• _ASSIGNMENT_: Locate and copy each line in the data that contains the word "FunctionTok".

Collected data entries:
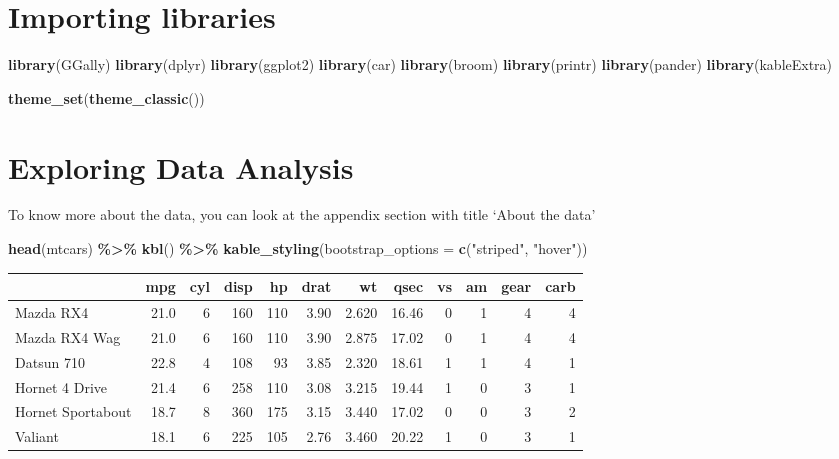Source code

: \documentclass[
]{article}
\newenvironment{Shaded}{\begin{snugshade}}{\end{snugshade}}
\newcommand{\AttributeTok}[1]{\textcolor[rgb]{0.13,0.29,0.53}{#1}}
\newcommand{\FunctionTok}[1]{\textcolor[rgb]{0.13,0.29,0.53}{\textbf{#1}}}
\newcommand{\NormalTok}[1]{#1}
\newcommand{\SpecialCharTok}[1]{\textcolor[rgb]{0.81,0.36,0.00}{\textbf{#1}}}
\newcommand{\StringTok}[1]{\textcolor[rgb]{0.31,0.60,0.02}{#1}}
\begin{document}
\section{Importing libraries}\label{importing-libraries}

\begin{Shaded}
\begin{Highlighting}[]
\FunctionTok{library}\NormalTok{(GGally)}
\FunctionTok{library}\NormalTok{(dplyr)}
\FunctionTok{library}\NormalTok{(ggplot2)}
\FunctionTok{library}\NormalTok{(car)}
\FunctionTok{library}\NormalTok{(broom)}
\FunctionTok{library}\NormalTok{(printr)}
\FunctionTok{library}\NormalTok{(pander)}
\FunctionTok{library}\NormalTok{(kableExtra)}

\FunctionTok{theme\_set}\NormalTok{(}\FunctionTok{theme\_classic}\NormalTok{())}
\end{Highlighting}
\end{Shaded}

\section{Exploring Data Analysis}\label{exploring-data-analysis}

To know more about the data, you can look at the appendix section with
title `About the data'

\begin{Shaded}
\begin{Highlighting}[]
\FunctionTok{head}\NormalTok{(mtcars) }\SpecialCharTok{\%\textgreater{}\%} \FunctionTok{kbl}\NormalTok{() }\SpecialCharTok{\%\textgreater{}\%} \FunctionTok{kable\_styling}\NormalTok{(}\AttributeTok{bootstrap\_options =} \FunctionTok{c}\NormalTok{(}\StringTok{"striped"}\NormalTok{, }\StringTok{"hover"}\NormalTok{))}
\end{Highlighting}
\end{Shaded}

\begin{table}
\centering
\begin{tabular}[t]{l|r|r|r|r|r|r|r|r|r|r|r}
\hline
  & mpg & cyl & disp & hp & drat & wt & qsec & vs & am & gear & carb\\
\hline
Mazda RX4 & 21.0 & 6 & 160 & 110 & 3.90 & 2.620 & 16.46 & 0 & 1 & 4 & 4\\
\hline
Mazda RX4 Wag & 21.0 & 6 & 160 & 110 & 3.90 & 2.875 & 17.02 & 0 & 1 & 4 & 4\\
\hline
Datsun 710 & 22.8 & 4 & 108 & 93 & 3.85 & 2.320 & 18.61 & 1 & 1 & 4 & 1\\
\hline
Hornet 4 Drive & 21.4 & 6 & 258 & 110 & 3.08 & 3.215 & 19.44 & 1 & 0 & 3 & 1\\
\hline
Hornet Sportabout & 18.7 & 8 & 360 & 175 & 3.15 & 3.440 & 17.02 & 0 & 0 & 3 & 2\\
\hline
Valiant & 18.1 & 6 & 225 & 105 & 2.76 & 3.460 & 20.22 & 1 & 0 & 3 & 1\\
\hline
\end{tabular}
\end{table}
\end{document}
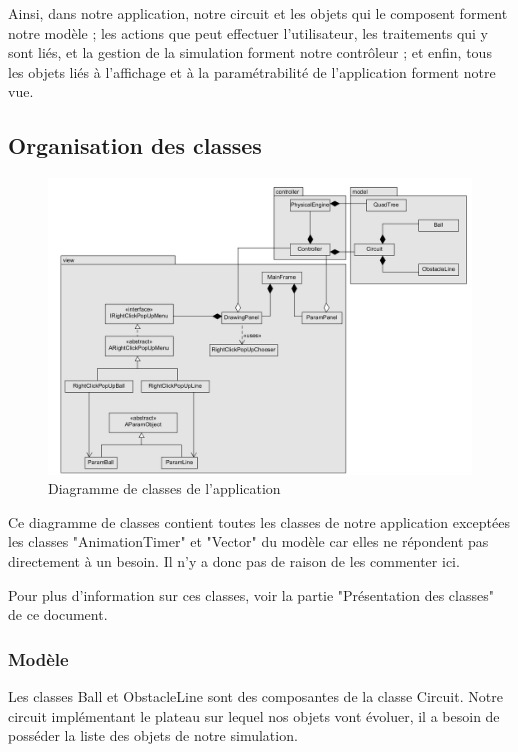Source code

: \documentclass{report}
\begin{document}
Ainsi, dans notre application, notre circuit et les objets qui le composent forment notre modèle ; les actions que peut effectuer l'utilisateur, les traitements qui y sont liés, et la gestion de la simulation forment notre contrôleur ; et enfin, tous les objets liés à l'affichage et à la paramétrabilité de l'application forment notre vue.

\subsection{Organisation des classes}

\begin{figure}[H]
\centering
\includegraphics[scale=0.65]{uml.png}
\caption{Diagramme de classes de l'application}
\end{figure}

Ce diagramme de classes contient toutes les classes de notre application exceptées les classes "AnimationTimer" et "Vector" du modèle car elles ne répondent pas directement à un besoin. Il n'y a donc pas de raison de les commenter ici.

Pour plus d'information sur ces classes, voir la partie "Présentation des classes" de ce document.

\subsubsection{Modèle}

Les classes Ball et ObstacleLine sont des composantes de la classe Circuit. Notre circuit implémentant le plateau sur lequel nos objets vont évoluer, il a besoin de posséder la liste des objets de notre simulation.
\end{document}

• _RESULT OF THIS EXERCISE_:
\newcommand{\FunctionTok}[1]{\textcolor[rgb]{0.13,0.29,0.53}{\textbf{#1}}}
\FunctionTok{library}\NormalTok{(GGally)}
\FunctionTok{library}\NormalTok{(dplyr)}
\FunctionTok{library}\NormalTok{(ggplot2)}
\FunctionTok{library}\NormalTok{(car)}
\FunctionTok{library}\NormalTok{(broom)}
\FunctionTok{library}\NormalTok{(printr)}
\FunctionTok{library}\NormalTok{(pander)}
\FunctionTok{library}\NormalTok{(kableExtra)}
\FunctionTok{theme\_set}\NormalTok{(}\FunctionTok{theme\_classic}\NormalTok{())}
\FunctionTok{head}\NormalTok{(mtcars) }\SpecialCharTok{\%\textgreater{}\%} \FunctionTok{kbl}\NormalTok{() }\SpecialCharTok{\%\textgreater{}\%} \FunctionTok{kable\_styling}\NormalTok{(}\AttributeTok{bootstrap\_options =} \FunctionTok{c}\NormalTok{(}\StringTok{"striped"}\NormalTok{, }\StringTok{"hover"}\NormalTok{))}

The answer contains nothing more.